Photos with located objects
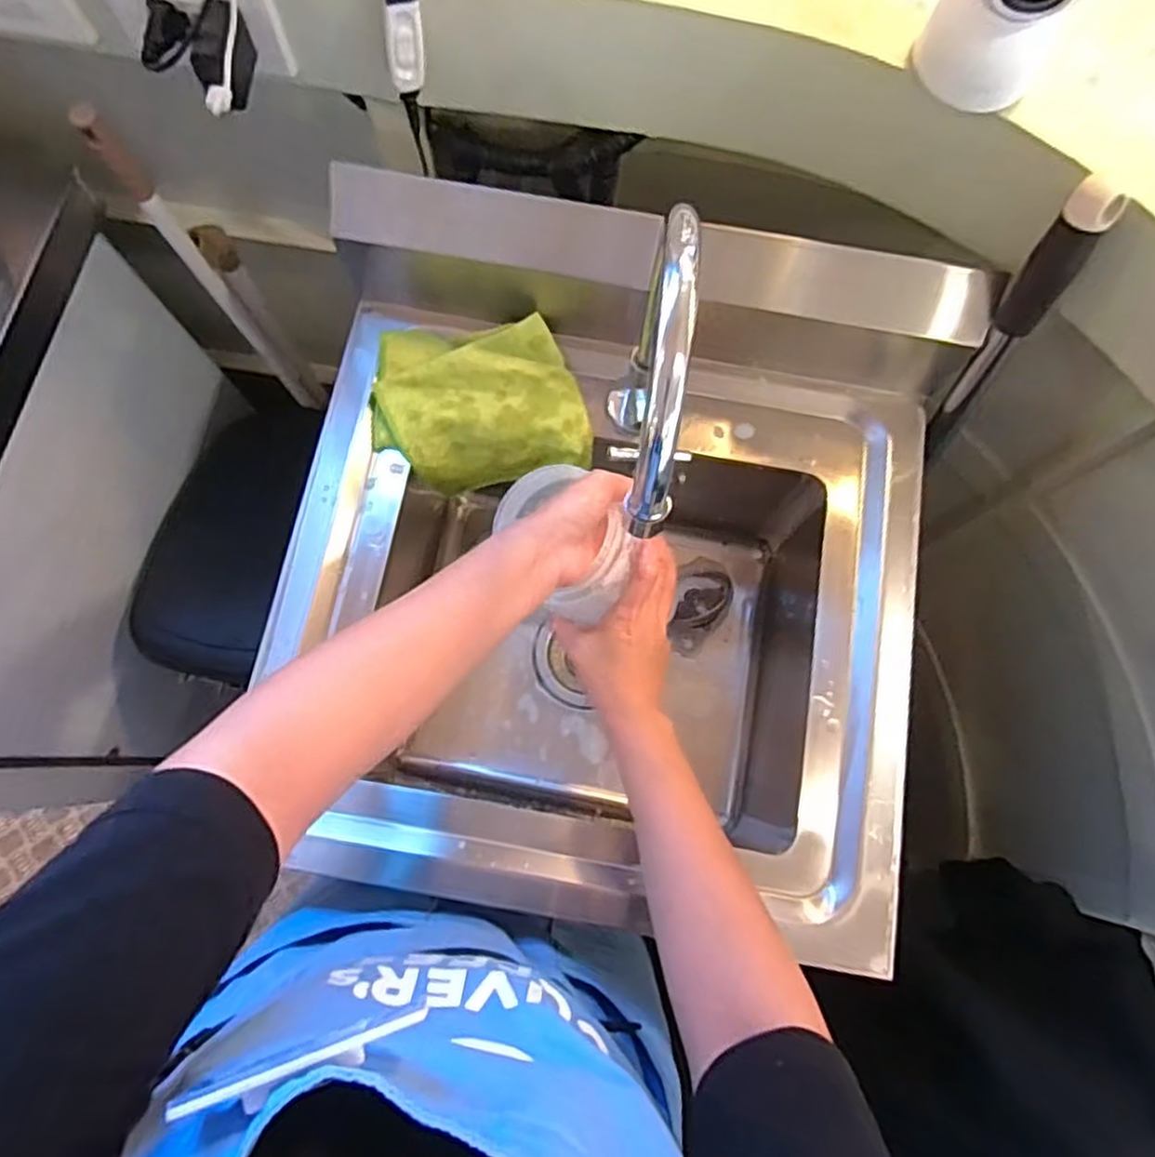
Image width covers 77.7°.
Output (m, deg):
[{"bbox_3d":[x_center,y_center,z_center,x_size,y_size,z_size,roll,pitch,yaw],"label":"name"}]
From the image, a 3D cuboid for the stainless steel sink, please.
[{"bbox_3d":[0.019,0.006,0.627,0.499,0.302,0.497,12,76,1],"label":"stainless steel sink"}]

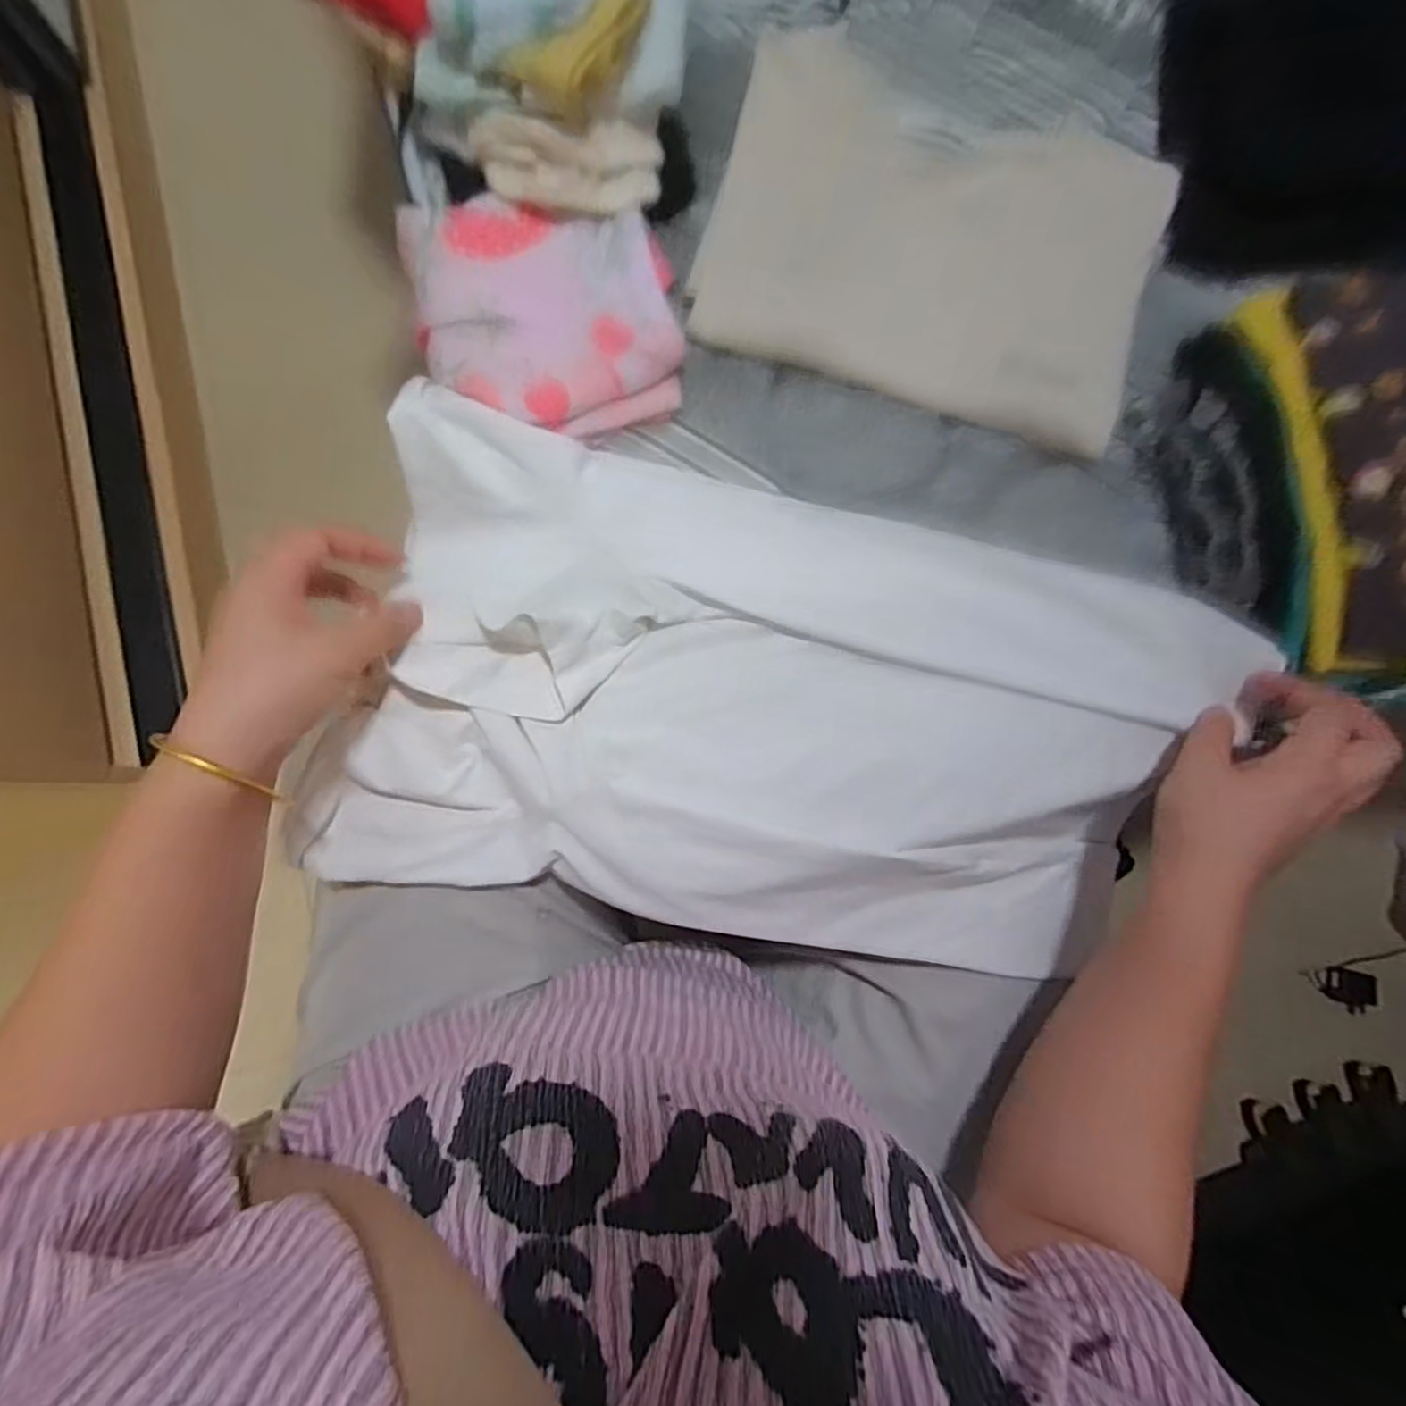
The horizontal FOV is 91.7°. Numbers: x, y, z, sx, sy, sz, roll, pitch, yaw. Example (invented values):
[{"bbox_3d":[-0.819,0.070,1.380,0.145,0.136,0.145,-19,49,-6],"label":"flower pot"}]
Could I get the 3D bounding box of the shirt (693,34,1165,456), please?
[{"bbox_3d":[0.163,-0.325,0.472,0.299,0.029,0.231,16,82,-5],"label":"shirt"}]

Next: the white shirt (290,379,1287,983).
[{"bbox_3d":[0.050,0.009,0.446,0.534,0.076,0.284,12,82,-6],"label":"white shirt"}]

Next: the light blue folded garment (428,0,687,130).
[{"bbox_3d":[-0.086,-0.432,0.410,0.149,0.046,0.140,2,83,-5],"label":"light blue folded garment"}]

**WHAT THE TASK REQUIRES**
Each line above should be set down exactly as written, with pictures excluded.

**RESULT OF THE EXERCISE**
Image width covers 77.7°.
Output (m, deg):
[{"bbox_3d":[x_center,y_center,z_center,x_size,y_size,z_size,roll,pitch,yaw],"label":"name"}]
From the image, a 3D cuboid for the stainless steel sink, please.
[{"bbox_3d":[0.019,0.006,0.627,0.499,0.302,0.497,12,76,1],"label":"stainless steel sink"}]

The horizontal FOV is 91.7°. Numbers: x, y, z, sx, sy, sz, roll, pitch, yaw. Example (invented values):
[{"bbox_3d":[-0.819,0.070,1.380,0.145,0.136,0.145,-19,49,-6],"label":"flower pot"}]
Could I get the 3D bounding box of the shirt (693,34,1165,456), please?
[{"bbox_3d":[0.163,-0.325,0.472,0.299,0.029,0.231,16,82,-5],"label":"shirt"}]

Next: the white shirt (290,379,1287,983).
[{"bbox_3d":[0.050,0.009,0.446,0.534,0.076,0.284,12,82,-6],"label":"white shirt"}]

Next: the light blue folded garment (428,0,687,130).
[{"bbox_3d":[-0.086,-0.432,0.410,0.149,0.046,0.140,2,83,-5],"label":"light blue folded garment"}]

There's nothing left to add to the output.